Mes sentiments, ce que je ressens, j'arrive toujours à les garder pour moi, pour les analyser seul et les contempler. Je crois que de l'extérieur c'est assez difficile de deviner ce que je peux ressentir à moins que ce soit évident. Liam, je crois, avec le temps, à fini par détecter les micro signaux pour reconnaître comment je me sens. Ce n'est point question que je me retienne ou cache ce que je ressens, je crois que je suis simplement très inexpressif, privé et secret quand il s'agit de chose douloureuse. Et que je me sens mieux si je dois y faire face par moi même, bien alors que je réalise que parfois c'est bien de demander de l'aide.
« Ça va, je crois. » Mes mots tombent dans un long souffle et ma tête dodeline à nouveau. « J'ai mal mais je crois... je crois qu'une part de moi est soulagé que ce soit passé. »
« Vraiment ? »
« Ouais. » Je racle ma gorge. « Mon père va sûrement.. me couper les vivres et tout ça, mais.. ça va. J'aimerai juste.. » Il hausse un sourcil et sa main serre un peu plus fort la mienne. « J'aimerai juste savoir ce que je dois faire maintenant. » Il sourit, c'est rassurant. Je l'aime beaucoup. « A... après tout j'ai toujours fais ce que je devais faire et maintenant que j'ai laissé tomber mes dernières prises je me retrouve à tomber dans le vide... et je ne sais pas ce que je dois faire. Où devrais-je aller ? Est-ce que je veux continuer cette vie telle qu'elle est ? Est-ce que je dois reprendre des études ? Déménager ? » Il pousse un petit rire hors de ses lèvres, il sort comme un petit gloussement, et penche sa tête sur le côté dans un signe de tendresse.
« Tu sais.. » Il se lève pour changer de place, choisissant celle sur le lit. Je me décale en silence et le laisse s'allonger. « Il n'y a que toi qui a les réponses à cela. Parce que, justement, plus personne n'est là pour te mettre la pression, ce n'est... plus que toi. Alors.. fais ce que tu veux. » Sa main s'enfonce dans mes cheveux et il sourit encore, un sourire qui rayonne. « Plus personne ne peut dicter ta vie pour toi Louis. C'est fini. »
J'ai découvert la veille que les mots pouvait faire mal. Aujourd'hui en face de Liam, je réalise qu'ils peuvent aussi faire du bien. Parce que c'est ce qu'il se passe. C'est fini. Les mots s'écrasent sur mon cœur et le recouvre d'un manteau de chaleur, de bien être. Ma gorge se serre une nouvelle fois en moins de vingt-quatre heures. C'est beaucoup de larmes, mais celles-ci ne sont pas de peine.

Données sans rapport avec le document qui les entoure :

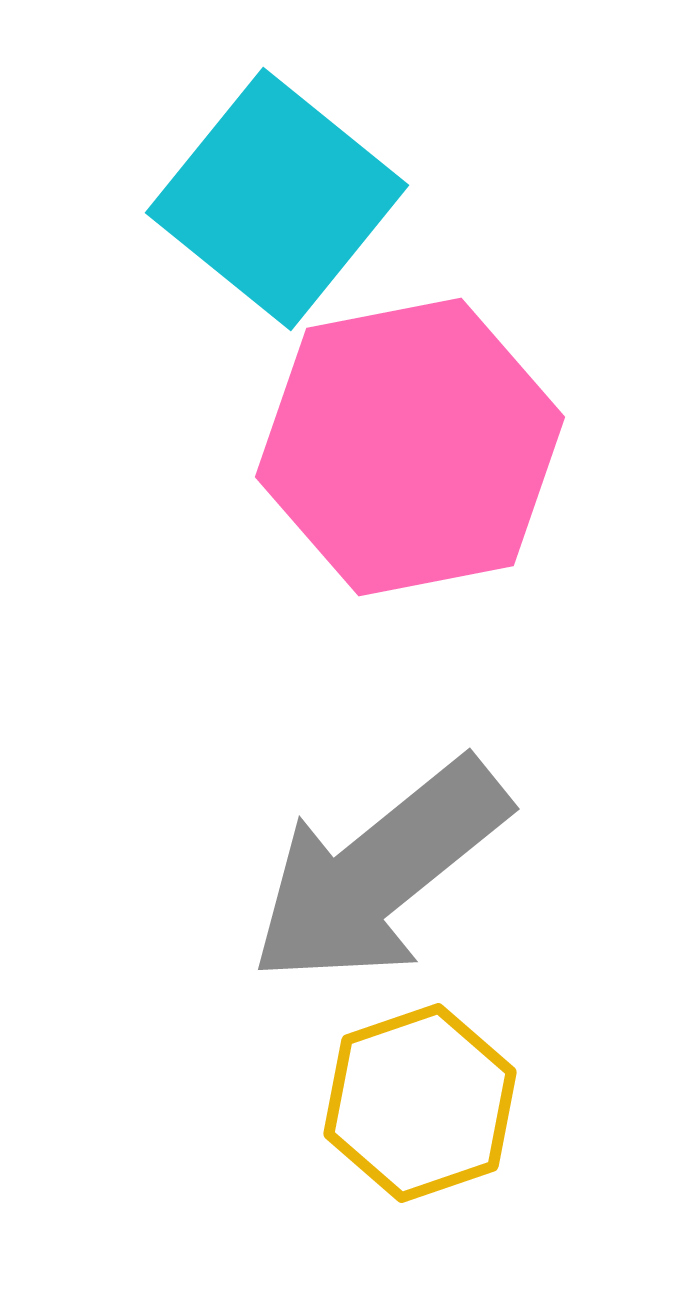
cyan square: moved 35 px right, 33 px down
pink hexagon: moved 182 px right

« Oui. » Je répond simplement, les lettres sont à moitié retenu dans mon bonheur étouffant et Liam le voit, et il sourit un peu plus fort. Sûrement que lui aussi voyait bien ce que je vivais depuis des années, caché, emprisonné de façon invisible, sans murs physique autour de moi, bien qu'ils fussent pourtant bien là. Et là, d'un seul coup, avec cette ultime attaque envers cette cage invisible, ils se sont effacés sous mes pieds et autour de moi, et c'est un nouveau monde qui s'offre à moi. Où vais-je aller ? Que vais-je faire ? Quels sont mes buts ? Toutes ces questions ne sont que des mystères. Et un mystère.. c'est une aventure qui ne demande qu'à être vécu.